Ainda sobre a especialização de juízes: argumentos favoráveis à especialização

Fernando de Magalhães Furlan

If the advocates must be specialists, can we wholly ignore

the need for some specialization in the judicial systems?[1]

Chief Justice Warren Burger, 1982

O sopesamento da relação custo-benefício na concepção e operação de juizados especializados é não somente natural, mas também indicada para se evitar o dispêndio de tempo e recursos, humanos e financeiros, de maneira desnecessária ou inconsistente.

As características de exclusividade e limitação dos juizados e tribunais especializados criam diversos benefícios e custos. Esses benefícios e custos podem ser classificados em quatro linhas principais de raciocínio: “(a) desenvolvimento do capital humano judicial; (b) criação de jurisprudência e doutrina uniformes e previsíveis; (c) impacto do sistema legal na economia política; e (d) ganhos na gestão eficiente dos tribunais”[1].

Como, afinal, podemos avaliar se a especialização influencia o resultado do caso ou a qualidade e utilidade da decisão? Como a especialização promove a proficiência e o quanto ela é útil para o julgador?

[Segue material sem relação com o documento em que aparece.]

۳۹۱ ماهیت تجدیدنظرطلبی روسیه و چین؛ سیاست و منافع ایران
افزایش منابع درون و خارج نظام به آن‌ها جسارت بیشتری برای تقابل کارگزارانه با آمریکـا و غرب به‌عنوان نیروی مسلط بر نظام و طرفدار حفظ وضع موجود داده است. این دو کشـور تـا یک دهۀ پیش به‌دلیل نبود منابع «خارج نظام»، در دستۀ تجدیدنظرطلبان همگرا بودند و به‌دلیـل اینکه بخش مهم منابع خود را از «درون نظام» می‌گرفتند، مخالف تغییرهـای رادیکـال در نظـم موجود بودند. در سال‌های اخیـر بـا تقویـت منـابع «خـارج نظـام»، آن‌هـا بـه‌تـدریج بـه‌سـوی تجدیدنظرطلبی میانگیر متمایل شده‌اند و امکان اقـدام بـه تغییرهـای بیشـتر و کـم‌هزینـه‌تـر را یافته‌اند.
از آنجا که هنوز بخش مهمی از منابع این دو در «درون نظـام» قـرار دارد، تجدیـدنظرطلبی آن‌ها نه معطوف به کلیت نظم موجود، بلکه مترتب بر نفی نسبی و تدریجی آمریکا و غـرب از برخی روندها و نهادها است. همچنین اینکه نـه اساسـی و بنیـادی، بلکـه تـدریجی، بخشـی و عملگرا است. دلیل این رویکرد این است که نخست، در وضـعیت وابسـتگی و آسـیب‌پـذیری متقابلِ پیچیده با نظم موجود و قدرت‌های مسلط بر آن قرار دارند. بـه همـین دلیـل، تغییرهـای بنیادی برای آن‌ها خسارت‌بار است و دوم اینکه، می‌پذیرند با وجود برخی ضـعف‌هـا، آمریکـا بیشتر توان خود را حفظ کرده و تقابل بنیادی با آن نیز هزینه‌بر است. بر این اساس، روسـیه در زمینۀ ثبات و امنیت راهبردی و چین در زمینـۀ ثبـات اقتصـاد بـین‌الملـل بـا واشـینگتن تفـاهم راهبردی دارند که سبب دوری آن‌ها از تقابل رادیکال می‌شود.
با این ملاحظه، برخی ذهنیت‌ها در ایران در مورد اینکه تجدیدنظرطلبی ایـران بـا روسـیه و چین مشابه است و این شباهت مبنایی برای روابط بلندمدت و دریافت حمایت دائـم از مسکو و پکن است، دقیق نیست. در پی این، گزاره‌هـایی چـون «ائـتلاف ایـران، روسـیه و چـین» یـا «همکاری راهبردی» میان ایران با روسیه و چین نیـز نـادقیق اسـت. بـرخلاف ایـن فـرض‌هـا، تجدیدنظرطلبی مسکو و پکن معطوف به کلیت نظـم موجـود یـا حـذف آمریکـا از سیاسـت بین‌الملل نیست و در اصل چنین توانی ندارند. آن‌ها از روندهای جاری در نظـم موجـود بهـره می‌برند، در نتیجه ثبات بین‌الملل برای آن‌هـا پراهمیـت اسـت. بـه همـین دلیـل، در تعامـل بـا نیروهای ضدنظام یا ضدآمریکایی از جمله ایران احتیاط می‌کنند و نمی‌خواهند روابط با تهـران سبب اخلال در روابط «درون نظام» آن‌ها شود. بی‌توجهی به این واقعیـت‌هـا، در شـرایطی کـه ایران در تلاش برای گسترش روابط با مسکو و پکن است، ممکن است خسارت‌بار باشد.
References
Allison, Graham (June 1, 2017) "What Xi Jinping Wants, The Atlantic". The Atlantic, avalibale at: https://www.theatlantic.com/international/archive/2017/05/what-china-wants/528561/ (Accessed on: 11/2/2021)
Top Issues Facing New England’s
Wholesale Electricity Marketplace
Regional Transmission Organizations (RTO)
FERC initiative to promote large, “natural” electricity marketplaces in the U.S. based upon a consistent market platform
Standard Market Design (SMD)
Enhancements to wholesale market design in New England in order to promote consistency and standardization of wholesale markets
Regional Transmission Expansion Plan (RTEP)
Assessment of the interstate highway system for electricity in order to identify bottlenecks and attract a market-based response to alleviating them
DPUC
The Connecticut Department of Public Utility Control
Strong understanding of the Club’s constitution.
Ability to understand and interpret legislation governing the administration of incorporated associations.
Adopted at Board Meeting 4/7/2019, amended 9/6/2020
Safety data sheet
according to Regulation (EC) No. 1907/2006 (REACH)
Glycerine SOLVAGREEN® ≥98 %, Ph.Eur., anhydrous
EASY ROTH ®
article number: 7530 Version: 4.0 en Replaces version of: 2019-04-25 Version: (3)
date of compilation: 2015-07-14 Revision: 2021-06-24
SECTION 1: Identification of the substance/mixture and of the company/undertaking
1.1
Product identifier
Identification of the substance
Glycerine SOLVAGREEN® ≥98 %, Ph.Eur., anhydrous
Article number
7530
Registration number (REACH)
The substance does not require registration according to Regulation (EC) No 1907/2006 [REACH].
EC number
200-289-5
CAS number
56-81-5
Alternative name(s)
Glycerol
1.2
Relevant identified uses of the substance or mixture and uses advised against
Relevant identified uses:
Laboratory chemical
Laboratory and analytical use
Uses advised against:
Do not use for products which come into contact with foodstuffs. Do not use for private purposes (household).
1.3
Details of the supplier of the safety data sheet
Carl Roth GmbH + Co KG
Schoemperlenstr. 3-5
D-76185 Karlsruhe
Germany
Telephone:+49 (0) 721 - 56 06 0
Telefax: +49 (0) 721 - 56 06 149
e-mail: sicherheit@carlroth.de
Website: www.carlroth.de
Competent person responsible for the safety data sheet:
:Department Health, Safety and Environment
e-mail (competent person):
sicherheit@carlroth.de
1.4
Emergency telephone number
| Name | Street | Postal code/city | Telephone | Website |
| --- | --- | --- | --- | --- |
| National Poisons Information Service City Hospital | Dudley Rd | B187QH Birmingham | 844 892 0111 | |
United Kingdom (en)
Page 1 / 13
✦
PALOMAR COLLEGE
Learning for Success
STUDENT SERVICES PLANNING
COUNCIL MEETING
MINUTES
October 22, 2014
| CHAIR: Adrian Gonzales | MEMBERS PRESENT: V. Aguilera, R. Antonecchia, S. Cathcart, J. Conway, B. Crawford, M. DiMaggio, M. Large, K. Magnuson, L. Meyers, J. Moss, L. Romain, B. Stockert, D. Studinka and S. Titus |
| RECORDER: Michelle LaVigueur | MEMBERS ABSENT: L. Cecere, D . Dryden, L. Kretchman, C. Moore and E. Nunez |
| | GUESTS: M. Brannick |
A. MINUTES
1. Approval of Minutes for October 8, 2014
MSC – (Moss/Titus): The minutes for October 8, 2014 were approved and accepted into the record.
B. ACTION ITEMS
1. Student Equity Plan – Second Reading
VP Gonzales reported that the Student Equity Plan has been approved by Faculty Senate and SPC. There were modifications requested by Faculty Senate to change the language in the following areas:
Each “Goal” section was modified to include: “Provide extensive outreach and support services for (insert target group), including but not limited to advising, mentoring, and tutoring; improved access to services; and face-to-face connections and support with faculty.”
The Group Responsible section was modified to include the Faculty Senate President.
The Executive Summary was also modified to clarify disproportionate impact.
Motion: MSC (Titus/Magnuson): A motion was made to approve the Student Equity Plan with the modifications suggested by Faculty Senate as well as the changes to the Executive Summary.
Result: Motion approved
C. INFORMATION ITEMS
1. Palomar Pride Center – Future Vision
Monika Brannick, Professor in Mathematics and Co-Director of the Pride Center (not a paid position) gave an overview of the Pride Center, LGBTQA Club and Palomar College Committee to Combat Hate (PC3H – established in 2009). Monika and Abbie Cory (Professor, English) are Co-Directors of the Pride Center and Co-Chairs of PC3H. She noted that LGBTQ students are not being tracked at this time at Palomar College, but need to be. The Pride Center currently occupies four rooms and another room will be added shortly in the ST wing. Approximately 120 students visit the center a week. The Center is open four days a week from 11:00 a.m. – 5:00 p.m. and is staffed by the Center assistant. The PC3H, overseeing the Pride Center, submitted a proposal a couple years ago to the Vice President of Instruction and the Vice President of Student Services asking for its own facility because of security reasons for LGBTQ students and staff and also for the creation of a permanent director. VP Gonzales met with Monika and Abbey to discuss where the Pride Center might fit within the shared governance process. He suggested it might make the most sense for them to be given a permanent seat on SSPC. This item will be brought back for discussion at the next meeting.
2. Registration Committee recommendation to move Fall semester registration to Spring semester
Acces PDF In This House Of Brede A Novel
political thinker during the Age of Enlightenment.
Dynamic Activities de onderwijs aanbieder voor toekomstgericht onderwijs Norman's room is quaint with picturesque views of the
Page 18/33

Alguns comentaristas[2] argumentam que “depois da nomeação de um juiz para uma corte especializada específica, a sua proficiência tende a aumentar”. A repetição de casos semelhantes solidifica a compreensão do julgador em relação a subáreas específicas, e a diversidade de casos dentro da jurisdição especializada pode preencher as lacunas no conhecimento do julgador sobre o conjunto das matérias sob a sua responsabilidade.

Os juízes especializados tendem a se tornar hábeis em questões substantivas e processuais que envolvem determinadas matérias, especialmente as altamente técnicas. Disso certamente devem resultar decisões mais precisas. Algumas dessas matérias poderão exigir treinamento extralegal como, por exemplo, fundamentos econômicos, finanças, engenharia e ciências aplicadas[3].

Além disso, juizados especializados podem estimular o surgimento de advogados especializados que incentivem o julgador a se manter atualizado e com uma formação contínua. Por sua vez, os julgadores têm um forte incentivo para investir o tempo necessário para aprender mais sobre áreas do conhecimento jurídico nas quais eles permanecerão engajados.

Advogados e servidores são também falíveis e juízes especializados podem reduzir a probabilidade de “inadvertência simples”[4], numa determinada decisão. Isto é, por sua experiência e conhecimento conseguem compensar descuidos de advogados e auxiliares. Também podem reduzir a chance de uma parte ganhar ou perder um caso similar apenas por causa de um desequilíbrio na qualidade da advocacia. Além disso, a presença de mais de um julgador na mesma área de especialização e até no mesmo local físico permite um intercâmbio mais produtivo entre os juízes.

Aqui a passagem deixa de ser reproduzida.